(GIVEN INFORMATION)

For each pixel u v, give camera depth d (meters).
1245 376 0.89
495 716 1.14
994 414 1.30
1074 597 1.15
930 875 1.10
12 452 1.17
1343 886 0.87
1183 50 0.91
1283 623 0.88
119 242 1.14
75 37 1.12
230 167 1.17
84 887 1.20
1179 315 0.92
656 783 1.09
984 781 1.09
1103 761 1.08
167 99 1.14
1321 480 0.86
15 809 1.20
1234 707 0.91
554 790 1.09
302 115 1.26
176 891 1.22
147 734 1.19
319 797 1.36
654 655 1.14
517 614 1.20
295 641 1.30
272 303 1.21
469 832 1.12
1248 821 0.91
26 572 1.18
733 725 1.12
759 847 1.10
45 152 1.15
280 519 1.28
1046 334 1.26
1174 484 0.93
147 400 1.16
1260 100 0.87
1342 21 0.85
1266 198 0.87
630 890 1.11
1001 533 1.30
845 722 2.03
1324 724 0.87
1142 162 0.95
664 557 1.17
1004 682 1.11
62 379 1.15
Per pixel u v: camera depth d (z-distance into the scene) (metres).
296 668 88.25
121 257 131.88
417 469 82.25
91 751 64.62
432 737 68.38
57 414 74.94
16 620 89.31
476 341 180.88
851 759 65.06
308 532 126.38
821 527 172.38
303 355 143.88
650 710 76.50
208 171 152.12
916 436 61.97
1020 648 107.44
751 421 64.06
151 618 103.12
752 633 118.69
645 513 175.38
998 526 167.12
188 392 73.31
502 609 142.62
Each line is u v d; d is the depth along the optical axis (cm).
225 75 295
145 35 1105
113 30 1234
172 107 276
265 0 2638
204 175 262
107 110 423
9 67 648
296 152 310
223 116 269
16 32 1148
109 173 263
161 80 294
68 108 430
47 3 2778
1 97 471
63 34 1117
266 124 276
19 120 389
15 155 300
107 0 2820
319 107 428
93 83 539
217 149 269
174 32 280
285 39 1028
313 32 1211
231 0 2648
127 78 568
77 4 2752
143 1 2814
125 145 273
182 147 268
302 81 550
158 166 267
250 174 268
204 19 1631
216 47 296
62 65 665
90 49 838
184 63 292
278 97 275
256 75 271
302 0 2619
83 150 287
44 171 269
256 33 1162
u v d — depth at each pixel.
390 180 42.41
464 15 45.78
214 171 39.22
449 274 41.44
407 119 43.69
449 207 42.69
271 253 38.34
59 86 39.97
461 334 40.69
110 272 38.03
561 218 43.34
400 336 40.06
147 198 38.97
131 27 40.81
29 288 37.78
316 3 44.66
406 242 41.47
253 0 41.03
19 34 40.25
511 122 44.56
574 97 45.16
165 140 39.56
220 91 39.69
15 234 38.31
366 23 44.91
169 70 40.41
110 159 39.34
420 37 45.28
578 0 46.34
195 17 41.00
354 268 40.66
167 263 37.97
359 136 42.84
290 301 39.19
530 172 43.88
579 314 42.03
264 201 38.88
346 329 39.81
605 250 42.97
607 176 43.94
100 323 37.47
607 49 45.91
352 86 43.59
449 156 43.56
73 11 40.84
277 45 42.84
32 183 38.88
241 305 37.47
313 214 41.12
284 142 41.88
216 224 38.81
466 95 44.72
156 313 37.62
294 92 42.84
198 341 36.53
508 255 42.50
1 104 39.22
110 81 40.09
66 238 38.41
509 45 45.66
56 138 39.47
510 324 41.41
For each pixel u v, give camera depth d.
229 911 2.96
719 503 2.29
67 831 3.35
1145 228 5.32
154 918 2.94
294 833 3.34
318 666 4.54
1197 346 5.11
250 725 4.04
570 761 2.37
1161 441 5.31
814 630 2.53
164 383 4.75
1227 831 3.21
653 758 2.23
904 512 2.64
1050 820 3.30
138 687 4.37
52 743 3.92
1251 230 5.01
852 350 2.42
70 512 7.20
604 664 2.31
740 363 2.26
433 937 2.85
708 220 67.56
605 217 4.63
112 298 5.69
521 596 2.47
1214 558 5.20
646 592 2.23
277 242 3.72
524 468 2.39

(End GIVEN INFORMATION)

| ASSIGNED TASK |
From the entries above, pull out each line that includes "camera".

| ANSWER AREA |
For each pixel u v, give camera depth d (meters).
Per pixel u v: camera depth d (z-distance into the scene) (metres).
For each pixel u v, give camera depth d.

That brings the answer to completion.